If seats genuinely were independent contests, with no significant correlation between their results at all, this would make a mockery of predictions based on Uniform National Swing (in which poll movements at the national level are supposed to be replicated in individual constituencies), a forecasting method that, while perhaps not expected to be particularly relevant for this election, has nonetheless been used reasonably successfully to predict the results of many previous ones. Indeed, although May2015’s forecast is not specifically based on UNS, it is nevertheless necessarily derived from a translation of national polling data to local constituencies (with a limited amount of constituency-level polling thrown in), so it must also involve a significant model dependency between the predicted results in different constituencies.
Furthermore, it seems to me that there is reason to suspect that the first of the three sources of uncertainty that I mention above (discrepancies between polling and the true levels of party support) may be of some relevance in the coming election, because there do appear to be some systematic differences between the different polling companies.
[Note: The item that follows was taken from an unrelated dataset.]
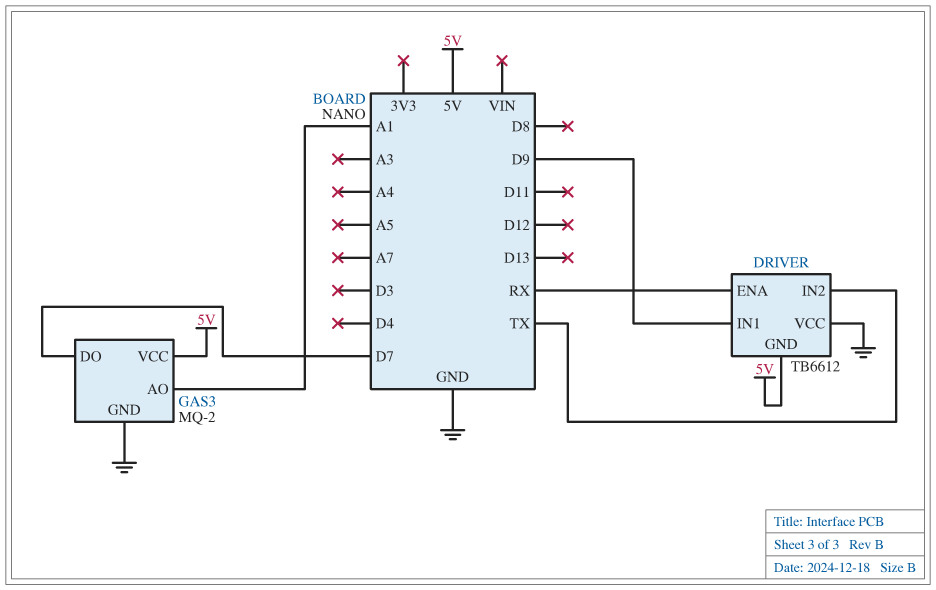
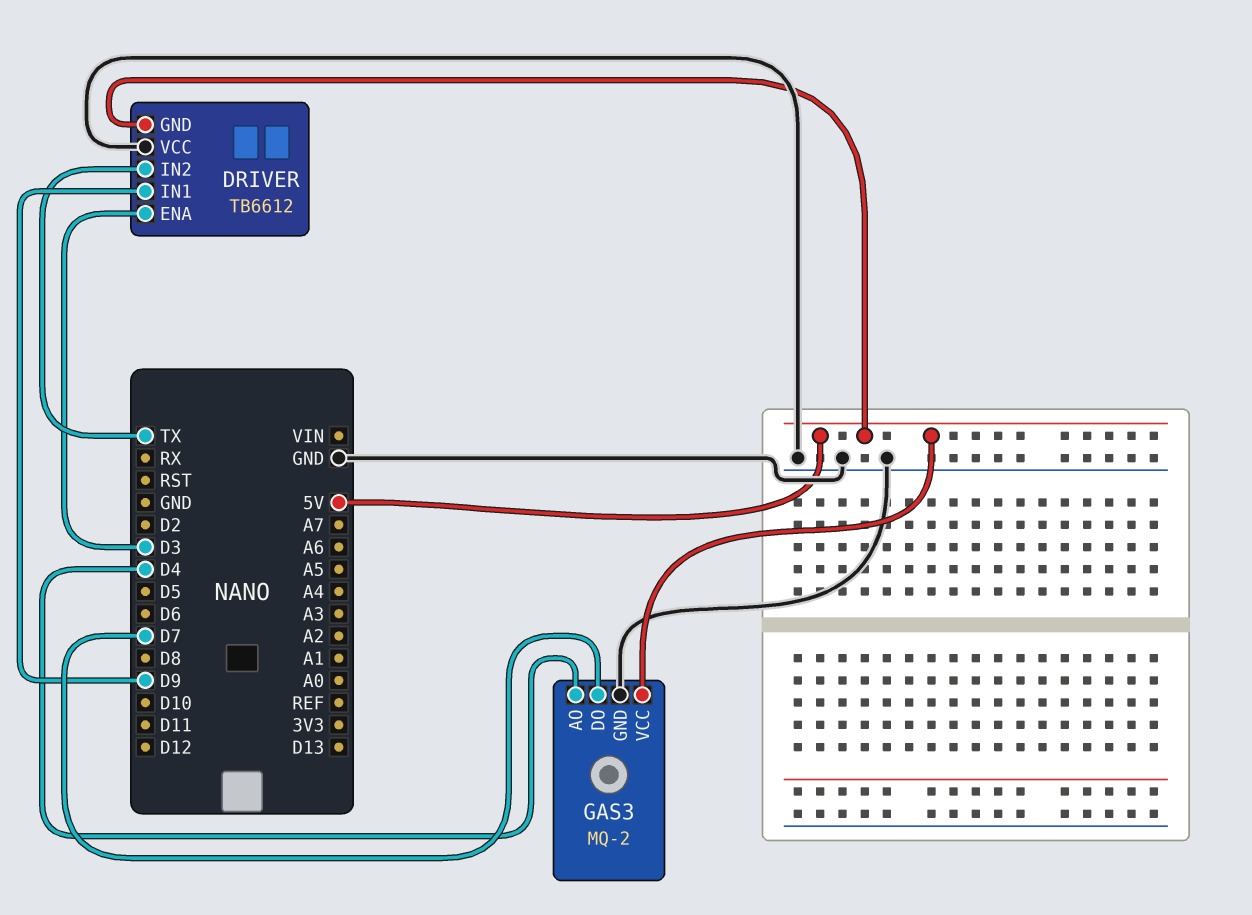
DRIVER pin ENA: RX -> D3
GAS3 pin AO: A1 -> D4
For example, Populus have not put the Conservatives ahead in any poll that they have performed this year (as stated in the second May2015 article), while YouGov polls have shown the lead flipping between the parties (within the margin of error). Most forecasts are based on some form of average across all the polling companies, but if some pollsters are actually getting systematically closer to the true state of affairs than others, then some bias must be being passed downstream to the forecasters.
A perspective from Election Forecast
Following the first of the two May2015 articles, the team behind Election Forecast published a response, which sounded a very similar note of caution to the one that I have expressed above. They too suggested that May2015 were underplaying the uncertainty around the current forecasts, stating that:
“We are not convinced that there is currently sufficient evidence to conclude that Ed Miliband is significantly more likely than David Cameron to be able to put together a group of 323 like-minded legislators on May 8th.”
Based on thousands of computer simulations of their own model, they concluded that the bloc containing Labour and its allies had a probability of 54% of holding 323 seats or more, with the Conservative bloc having a 46% chance; still an advantage for Ed Miliband, but not a particularly convincing one. From what I can tell, the reasons for this discrepancy are broadly the same as those that I set out above.
Caveats, disclaimers etc.
I should state that this is not, in any way, an attempt to undermine the work of May2015 or author, Harry Lambert. I found the two articles in question to be very interesting and the broad sweep of their conclusions (that Labour have the mathematical advantage in terms of government formation) seems very sound and well-argued. I am not a political scientist (or a statistician); they are the ones who have gathered the data, who have created the forecasting model and who clearly have a large amount of experience and expertise in political science and polling, none of which I could or would claim for myself. I hope that they continue to produce such thought-provoking and well-informed pieces for the rest of us to enjoy. My only purpose here was to comment on the fairly narrow (but important) point of statistical dependence between constituency results, which I feel was underplayed in their articles.
Whatever the result, the election promises to be quite exciting. I shall be staying up on the night of 07 May, drinking plenty of coffee, and paying close attention to the 80 marginal constituencies that May2015 have identified.
UPDATE: Since this piece was written, May2015 have edited their second article with a response to my comments:
But, as Election Forecast have noted, and this engaging post by Thomas Oleron Evans stresses, these seats are unlikely to be wholly independent of one another, as this coin toss analogy assumes. They are likely to be right or wrong en masse, because of a structural polling error. In Oleron Evans’ words:
“The marginal seat contest [is] less like a series of separate coin tosses, with Cameron needing an unlikely sequence of heads, and more like a single coin toss, albeit with a coin that may be slightly biased in Labour’s favour.”
We wouldn’t accept the odds are only slightly biased in Labour’s favour. This seems to assume the error will be in the Tories’ favour, when Ashcroft’s polls could be systematically wrong in Labour’s favour.
So our previous post was slightly more strongly worded than that, but the odds of a Tory victory are undoubtedly greater than 10 consecutive coin tosses – that happens 1 in every 1,000 times. (It was a flippant analogy.)
They are right to pick up on my choice of language here. I should probably have said “somewhat biased”, rather than “slightly biased”.
* There is also one pale purple point, Thurrock, which is a three-way marginal with UKIP.
Thomas Oléron Evans, 2015